[TASK PROMPT] Copy the lines below word for word, starting with the first and ending with the line that contains "160L144 167L193 170L256", including both of those lines.

= = =

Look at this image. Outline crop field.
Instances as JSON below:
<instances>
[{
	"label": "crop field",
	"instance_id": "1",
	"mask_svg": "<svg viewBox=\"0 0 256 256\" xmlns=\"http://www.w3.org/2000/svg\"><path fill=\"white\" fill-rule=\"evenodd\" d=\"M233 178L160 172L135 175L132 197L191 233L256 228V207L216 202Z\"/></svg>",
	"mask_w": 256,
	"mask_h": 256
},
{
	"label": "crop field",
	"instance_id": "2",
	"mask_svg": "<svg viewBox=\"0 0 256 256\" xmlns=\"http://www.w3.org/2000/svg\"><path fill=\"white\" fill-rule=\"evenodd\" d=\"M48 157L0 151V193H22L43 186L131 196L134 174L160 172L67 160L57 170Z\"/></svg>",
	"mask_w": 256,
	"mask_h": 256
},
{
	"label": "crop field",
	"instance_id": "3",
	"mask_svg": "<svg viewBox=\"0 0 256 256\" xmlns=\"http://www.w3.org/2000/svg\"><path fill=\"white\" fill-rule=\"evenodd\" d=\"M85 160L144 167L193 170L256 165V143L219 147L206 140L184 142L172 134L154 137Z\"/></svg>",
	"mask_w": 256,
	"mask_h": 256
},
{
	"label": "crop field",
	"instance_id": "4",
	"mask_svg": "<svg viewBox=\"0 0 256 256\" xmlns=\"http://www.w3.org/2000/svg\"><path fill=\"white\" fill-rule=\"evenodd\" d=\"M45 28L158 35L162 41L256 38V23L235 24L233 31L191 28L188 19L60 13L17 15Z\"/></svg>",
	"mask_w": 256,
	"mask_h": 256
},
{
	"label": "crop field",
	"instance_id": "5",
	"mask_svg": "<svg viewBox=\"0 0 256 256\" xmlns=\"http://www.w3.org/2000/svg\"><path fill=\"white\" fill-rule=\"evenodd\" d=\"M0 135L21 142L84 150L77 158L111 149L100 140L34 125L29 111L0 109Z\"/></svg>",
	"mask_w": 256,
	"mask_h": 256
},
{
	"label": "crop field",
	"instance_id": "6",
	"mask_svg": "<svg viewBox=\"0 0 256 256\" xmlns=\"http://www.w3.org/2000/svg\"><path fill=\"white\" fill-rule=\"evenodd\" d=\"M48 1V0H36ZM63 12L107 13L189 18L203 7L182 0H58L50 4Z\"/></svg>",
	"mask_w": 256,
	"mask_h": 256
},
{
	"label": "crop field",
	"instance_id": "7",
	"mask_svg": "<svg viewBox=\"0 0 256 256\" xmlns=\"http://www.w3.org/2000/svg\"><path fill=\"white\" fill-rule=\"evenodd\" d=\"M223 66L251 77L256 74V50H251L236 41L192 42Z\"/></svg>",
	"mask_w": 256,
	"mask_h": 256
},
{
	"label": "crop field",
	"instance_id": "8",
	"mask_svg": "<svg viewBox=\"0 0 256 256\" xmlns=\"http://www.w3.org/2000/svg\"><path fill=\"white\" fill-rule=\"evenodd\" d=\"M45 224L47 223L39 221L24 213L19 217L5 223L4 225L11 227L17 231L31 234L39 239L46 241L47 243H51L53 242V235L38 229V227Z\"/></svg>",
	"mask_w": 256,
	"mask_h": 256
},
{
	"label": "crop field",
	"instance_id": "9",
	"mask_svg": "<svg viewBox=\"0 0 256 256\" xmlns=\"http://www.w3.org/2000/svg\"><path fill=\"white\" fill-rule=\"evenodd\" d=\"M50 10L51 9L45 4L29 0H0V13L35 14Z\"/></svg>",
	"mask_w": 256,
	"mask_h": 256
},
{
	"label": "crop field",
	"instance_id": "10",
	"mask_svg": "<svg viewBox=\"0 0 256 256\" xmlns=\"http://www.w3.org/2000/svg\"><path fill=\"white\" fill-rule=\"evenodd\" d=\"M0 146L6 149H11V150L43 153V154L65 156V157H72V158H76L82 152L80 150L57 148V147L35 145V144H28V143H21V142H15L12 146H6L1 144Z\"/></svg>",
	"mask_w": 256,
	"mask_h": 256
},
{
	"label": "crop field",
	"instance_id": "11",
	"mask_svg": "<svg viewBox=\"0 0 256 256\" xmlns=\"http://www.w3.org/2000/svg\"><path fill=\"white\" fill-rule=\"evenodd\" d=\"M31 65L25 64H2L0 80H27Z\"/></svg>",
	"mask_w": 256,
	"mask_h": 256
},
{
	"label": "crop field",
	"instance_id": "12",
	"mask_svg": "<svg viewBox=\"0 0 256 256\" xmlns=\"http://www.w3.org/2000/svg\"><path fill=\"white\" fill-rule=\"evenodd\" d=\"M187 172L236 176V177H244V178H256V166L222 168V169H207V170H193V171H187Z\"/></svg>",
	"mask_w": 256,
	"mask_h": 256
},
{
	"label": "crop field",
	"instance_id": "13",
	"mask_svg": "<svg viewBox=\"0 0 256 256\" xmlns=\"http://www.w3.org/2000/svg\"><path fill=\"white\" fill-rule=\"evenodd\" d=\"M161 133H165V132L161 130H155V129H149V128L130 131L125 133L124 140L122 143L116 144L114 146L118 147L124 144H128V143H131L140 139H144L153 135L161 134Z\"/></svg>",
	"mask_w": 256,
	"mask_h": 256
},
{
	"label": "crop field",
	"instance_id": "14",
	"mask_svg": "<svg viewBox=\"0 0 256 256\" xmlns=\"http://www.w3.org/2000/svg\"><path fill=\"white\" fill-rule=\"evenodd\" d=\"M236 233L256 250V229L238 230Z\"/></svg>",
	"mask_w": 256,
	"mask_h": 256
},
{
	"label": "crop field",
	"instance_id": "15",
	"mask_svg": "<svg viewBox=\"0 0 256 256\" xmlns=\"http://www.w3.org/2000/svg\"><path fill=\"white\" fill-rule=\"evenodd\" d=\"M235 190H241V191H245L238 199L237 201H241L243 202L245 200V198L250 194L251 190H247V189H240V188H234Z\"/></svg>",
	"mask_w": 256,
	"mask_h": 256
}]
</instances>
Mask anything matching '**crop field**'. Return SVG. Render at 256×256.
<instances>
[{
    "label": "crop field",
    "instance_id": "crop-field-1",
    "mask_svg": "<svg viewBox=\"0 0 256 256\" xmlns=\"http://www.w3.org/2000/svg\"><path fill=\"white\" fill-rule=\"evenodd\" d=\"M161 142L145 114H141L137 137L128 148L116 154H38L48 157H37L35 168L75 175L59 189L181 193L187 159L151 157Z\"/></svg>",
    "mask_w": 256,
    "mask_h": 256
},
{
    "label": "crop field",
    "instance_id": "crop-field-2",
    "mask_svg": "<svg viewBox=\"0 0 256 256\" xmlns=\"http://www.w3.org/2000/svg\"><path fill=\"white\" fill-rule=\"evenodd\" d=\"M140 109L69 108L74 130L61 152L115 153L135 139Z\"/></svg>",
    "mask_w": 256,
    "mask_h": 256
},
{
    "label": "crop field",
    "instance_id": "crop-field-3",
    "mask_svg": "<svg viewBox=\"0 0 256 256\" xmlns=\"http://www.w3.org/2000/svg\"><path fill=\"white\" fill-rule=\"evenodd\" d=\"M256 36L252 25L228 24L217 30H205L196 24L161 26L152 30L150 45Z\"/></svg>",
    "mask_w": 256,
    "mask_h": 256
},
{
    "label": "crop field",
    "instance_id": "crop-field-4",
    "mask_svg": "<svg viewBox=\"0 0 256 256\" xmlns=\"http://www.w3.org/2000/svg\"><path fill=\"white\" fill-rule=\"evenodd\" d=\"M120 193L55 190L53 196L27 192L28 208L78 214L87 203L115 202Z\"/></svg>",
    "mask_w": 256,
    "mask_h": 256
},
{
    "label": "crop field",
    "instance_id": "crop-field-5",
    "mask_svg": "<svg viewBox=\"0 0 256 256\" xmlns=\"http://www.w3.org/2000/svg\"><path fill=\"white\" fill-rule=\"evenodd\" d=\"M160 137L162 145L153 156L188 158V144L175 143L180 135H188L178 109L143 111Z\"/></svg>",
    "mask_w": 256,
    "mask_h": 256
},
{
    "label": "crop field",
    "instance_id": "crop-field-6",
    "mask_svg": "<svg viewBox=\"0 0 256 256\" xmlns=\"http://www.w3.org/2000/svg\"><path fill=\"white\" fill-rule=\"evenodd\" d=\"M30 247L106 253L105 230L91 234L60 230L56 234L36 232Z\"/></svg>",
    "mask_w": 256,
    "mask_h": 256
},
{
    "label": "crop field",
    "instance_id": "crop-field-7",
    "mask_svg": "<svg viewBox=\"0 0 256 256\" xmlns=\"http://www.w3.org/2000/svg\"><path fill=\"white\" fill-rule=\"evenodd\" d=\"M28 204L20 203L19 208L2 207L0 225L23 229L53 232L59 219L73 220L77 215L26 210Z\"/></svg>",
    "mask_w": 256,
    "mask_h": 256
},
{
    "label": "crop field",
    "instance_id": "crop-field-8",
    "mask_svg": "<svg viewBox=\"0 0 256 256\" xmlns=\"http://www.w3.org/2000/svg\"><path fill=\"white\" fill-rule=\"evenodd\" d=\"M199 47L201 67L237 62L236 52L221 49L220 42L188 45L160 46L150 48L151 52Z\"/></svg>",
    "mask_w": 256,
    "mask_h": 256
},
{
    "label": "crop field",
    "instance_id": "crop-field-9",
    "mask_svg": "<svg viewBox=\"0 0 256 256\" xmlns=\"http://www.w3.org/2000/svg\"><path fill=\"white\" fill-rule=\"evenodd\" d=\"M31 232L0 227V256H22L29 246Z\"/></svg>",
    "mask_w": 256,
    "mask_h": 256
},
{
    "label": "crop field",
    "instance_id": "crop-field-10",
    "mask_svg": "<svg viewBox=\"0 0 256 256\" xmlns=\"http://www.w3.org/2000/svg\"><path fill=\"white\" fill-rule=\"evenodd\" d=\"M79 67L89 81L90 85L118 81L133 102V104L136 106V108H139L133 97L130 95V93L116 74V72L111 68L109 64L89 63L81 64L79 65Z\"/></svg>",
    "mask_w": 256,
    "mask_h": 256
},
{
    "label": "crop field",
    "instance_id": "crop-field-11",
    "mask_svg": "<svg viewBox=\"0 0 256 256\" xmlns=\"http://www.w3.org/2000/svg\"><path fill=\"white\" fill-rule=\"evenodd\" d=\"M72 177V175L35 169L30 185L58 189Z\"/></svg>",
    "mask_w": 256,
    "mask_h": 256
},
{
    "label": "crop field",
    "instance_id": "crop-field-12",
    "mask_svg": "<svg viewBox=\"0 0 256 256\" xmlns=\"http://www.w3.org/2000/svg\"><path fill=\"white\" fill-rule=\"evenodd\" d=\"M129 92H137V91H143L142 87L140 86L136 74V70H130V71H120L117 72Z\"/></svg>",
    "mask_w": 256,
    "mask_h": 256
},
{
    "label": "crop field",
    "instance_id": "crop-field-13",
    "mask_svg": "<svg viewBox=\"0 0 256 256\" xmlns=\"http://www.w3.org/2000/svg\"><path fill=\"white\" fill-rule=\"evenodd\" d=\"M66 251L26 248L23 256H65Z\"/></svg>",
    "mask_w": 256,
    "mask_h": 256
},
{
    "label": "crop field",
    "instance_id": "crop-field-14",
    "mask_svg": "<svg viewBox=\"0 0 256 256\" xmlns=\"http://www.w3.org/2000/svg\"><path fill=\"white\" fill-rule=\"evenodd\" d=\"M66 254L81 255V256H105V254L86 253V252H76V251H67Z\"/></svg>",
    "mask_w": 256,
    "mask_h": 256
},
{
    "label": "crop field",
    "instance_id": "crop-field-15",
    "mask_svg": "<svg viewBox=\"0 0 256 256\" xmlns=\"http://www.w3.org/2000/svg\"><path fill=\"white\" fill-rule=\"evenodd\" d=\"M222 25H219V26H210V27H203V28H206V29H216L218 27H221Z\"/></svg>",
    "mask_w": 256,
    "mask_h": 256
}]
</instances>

= = =

[FULL RESPONSE]
Look at this image. Outline crop field.
Instances as JSON below:
<instances>
[{
	"label": "crop field",
	"instance_id": "1",
	"mask_svg": "<svg viewBox=\"0 0 256 256\" xmlns=\"http://www.w3.org/2000/svg\"><path fill=\"white\" fill-rule=\"evenodd\" d=\"M233 178L160 172L135 175L132 197L191 233L256 228V207L216 202Z\"/></svg>",
	"mask_w": 256,
	"mask_h": 256
},
{
	"label": "crop field",
	"instance_id": "2",
	"mask_svg": "<svg viewBox=\"0 0 256 256\" xmlns=\"http://www.w3.org/2000/svg\"><path fill=\"white\" fill-rule=\"evenodd\" d=\"M48 157L0 151V193H22L43 186L131 196L134 174L160 172L67 160L57 170Z\"/></svg>",
	"mask_w": 256,
	"mask_h": 256
},
{
	"label": "crop field",
	"instance_id": "3",
	"mask_svg": "<svg viewBox=\"0 0 256 256\" xmlns=\"http://www.w3.org/2000/svg\"><path fill=\"white\" fill-rule=\"evenodd\" d=\"M85 160L144 167L193 170L256 165V143L219 147L206 140L184 142L172 134L154 137Z\"/></svg>",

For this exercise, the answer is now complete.